In a secret trial where Abdul Hamid was barred from representing a lawyer, in March 2007 the Medina General Court sentenced him to death.
Little details are available about Abdul Hamid’s trial, but it is reported that he was tried behind closed doors and without legal representation.
During Abdul Hamid’s arrest, the English daily Saudowska Gazeta published an article entitled “Magic Maids,” which stated that “we must confront the threats of some maids and their satanic games of witchcraft and sorcery, their robberies, murders, and the seizure of their husbands.” children and countless other stories of crimes that have been singled out by both experts and victims of these crimes ”.

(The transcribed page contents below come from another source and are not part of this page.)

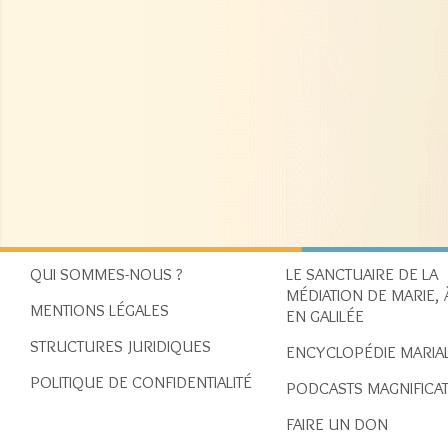
QUI SOMMES-NOUS ?
LE SANCTUAIRE DE LA
MÉDIATION DE MARIE, 
MENTIONS LÉGALES
EN GALILÉE
STRUCTURES JURIDIQUES
ENCYCLOPÉDIE MARIA
POLITIQUE DE CONFIDENTIALITÉ
PODCASTS MAGNIFICA
FAIRE UN DON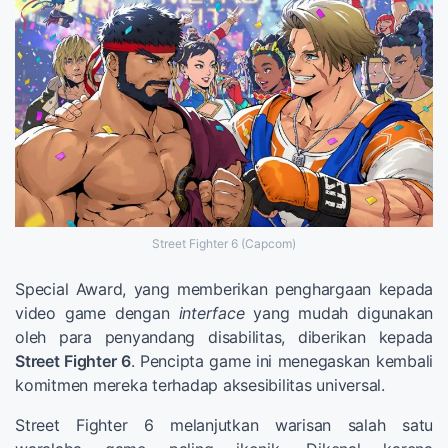
Street Fighter 6 (Capcom)
Special Award, yang memberikan penghargaan kepada
video game dengan
interface
yang mudah digunakan
oleh para penyandang disabilitas, diberikan kepada
Street Fighter 6
. Pencipta game ini menegaskan kembali
komitmen mereka terhadap aksesibilitas universal.
Street Fighter 6 melanjutkan warisan salah satu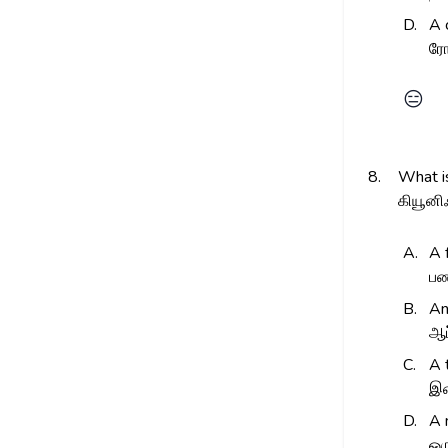
D.
A 
ரோ
😑
8.
What i
கியூனி
A.
A 
பண
B.
An
ஆப
C.
A 
இட
D.
A 
ஒர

Malcolm Smart, Amnesty International’s director for the Middle East and North Africa, harshly criticized the killing.
“The execution of Abdul Hamid is appalling, as is the fact that Saudi Arabia continues to use this most severe and extreme punishment.
“That he should have been executed without committing anything that could constitute a crime, with’is another deeply saddening example of why the Saudi government must immediately stop the shootings and take steps to abolish the death penalty. “
Following his arrest, Amnesty International campaigned on behalf of Abdul Hamid and called on Saudi King Abdullah not to be punished.
But the campaign failed, and since the end of the holy month of Ramadan a few weeks ago, Saudi authorities have resumed the shooting at an alarming rate.
Amnesty International has reported that seven people have been executed since the September 5 killings resumed.
Currently, 140 prisoners are believed to be facing the death penalty in Saudi Arabia, which was one of the minority states that voted against the UN General Assembly resolution’the United Nations, which calls for a global moratorium on executions in December 2010.
Attention: the video has graphic content!